I’ve been designing and executing Research projects for a decade now, and through the journey, I have learned and realized one most important rule that

‘NOTHING IS OBVIOUS.’

This is true in all phases of the research. To begin with, when you receive a requirement to plan a research, you’ve got to be extremely clear about the scope and goal of the research. If this goes wrong, the foundation of the project can go weak and can mislead you to brilliant solutions, that may not be useful, as you have just solved a wrong problem!

Ask as many questions as you have in your mind to the client/team at this phase of the project, this may set the clarity and the purpose of the research, the target users profiles, and the stage of the product.

In one of my past jobs, we were reviewing the usability test guide and scenarios shared by the client, and my team had many doubts. All these were well documented and sent to the client, and I am happy these queries were sent, as the responses were not as obvious as we thought it would be. In the absence of sharing these initial set of queries, there would have been a lot of mess and misunderstanding of the product behaviour and the execution of the research.
Then when you are screening the potential participants for the study, you have to ask many questions, direct and indirect to make sure he/she IS the target user and if you should invite him to the study. Again there isn’t anything obvious. In the absence of asking and confirming all the required details, there are chances that you have recruited a wrong participant, and this will skew your research findings, as he/she IS NOT your desired end- user.

In the next phase, when you are in the usability study session or on an ethnography study, the moderator needs to be 100% attentive and concentrate on the participant’s behaviour, environment and discussions. Again it is important to ask and clarify with the participant the reasons for his particular behaviour if you aren’t sure. He must be having a very different reason and logic which is not ‘obvious’. In the absence of asking appropriate and timely questions, you could have potentially missed an important finding from the user interaction, and in turn, reduce the scope of improvisation of the product being designed /evaluated.

If you are playing the role of an observer and note taker, you have to record every observation and not log a couple of words as a final status, thinking that the navigation path he took was as it was designed and was ‘obvious’. The chances are that because you have not noted the navigation path, you have missed his little deviation and finally, have no count about how many participants must have displayed that navigation path.

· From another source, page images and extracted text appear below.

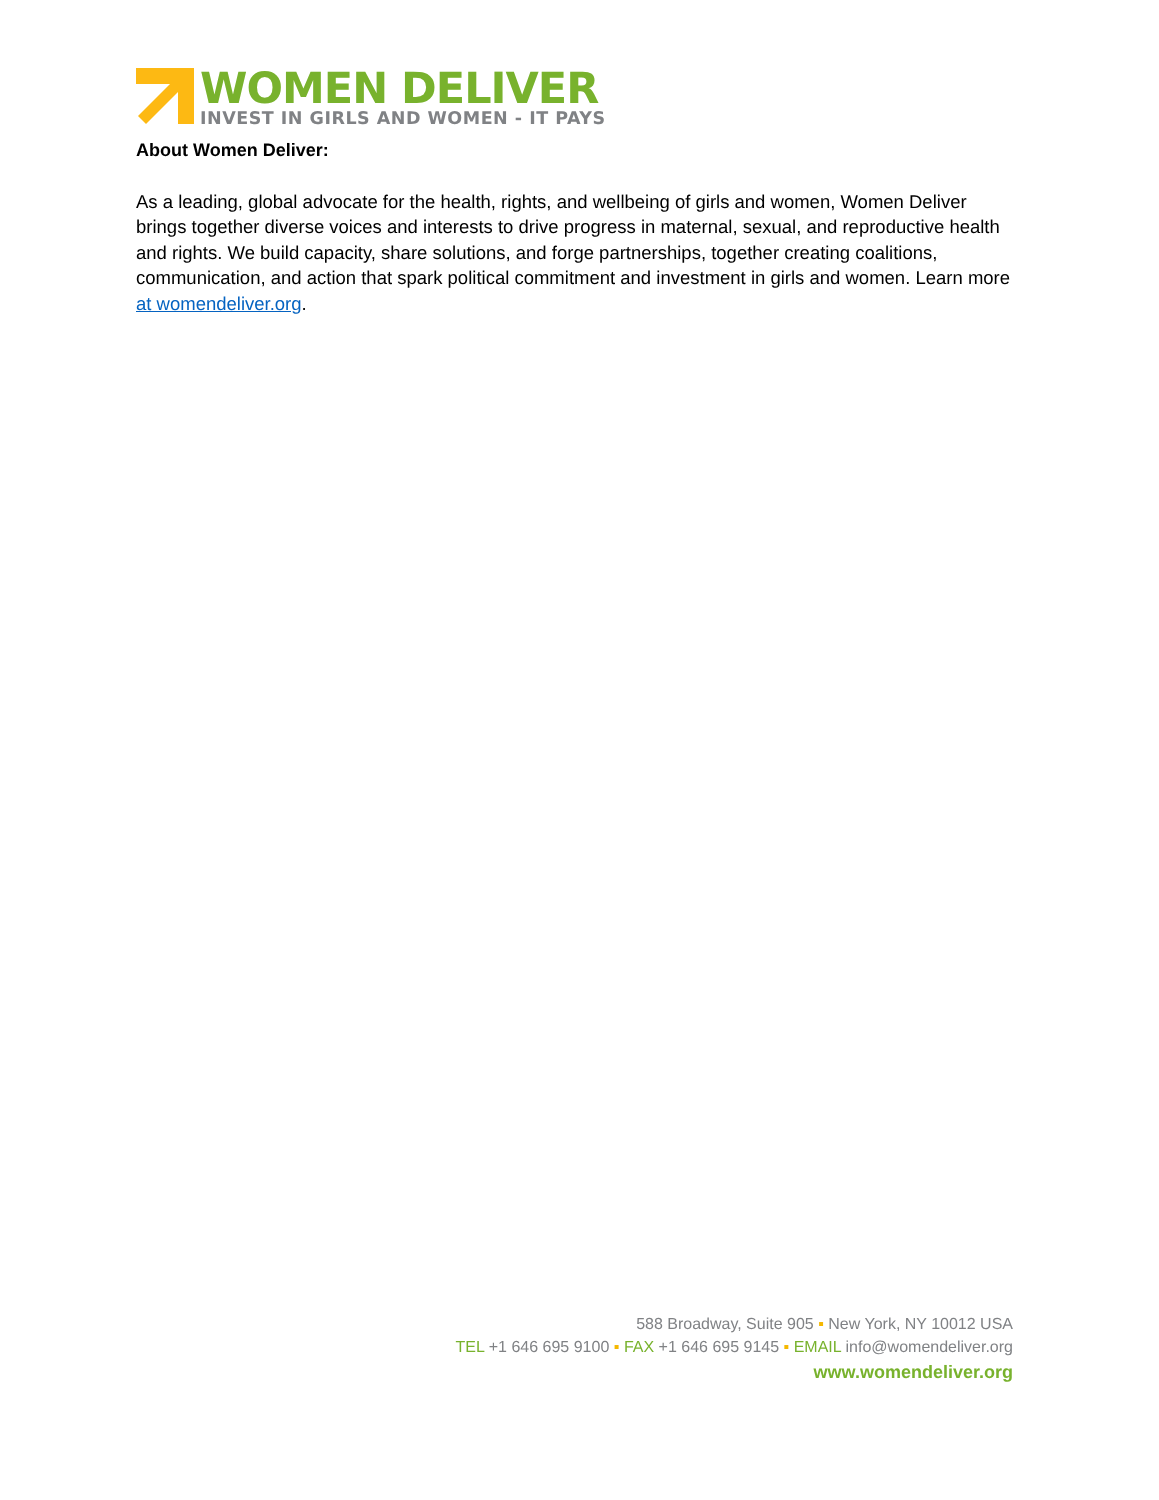WOMEN DELIVER
INVEST IN GIRLS AND WOMEN - IT PAYS
About Women Deliver:
As a leading, global advocate for the health, rights, and wellbeing of girls and women, Women Deliver brings together diverse voices and interests to drive progress in maternal, sexual, and reproductive health and rights. We build capacity, share solutions, and forge partnerships, together creating coalitions, communication, and action that spark political commitment and investment in girls and women. Learn more at womendeliver.org.
588 Broadway, Suite 905 ▪ New York, NY 10012 USA
TEL +1 646 695 9100 ▪ FAX +1 646 695 9145 ▪ EMAIL info@womendeliver.org
www.womendeliver.org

Then while doing the analysis and reporting, you must have all the findings, it can be backed with numbers in the final report. Even if the results show that the user’s behaviour and product offerings matched well, you have to report this and not miss as it was ‘obvious’ and that there were no issues.

Many a time it’s important to know what part of the product works well and should be retained, even if other parts should be iterated.
So, ask as many questions as you can and do not hesitate because you think it’s a ridiculous question and has ‘obvious’ answers. After all, there isn’t ‘anything such as OBVIOUS’, else there would not have been a reason to conduct research.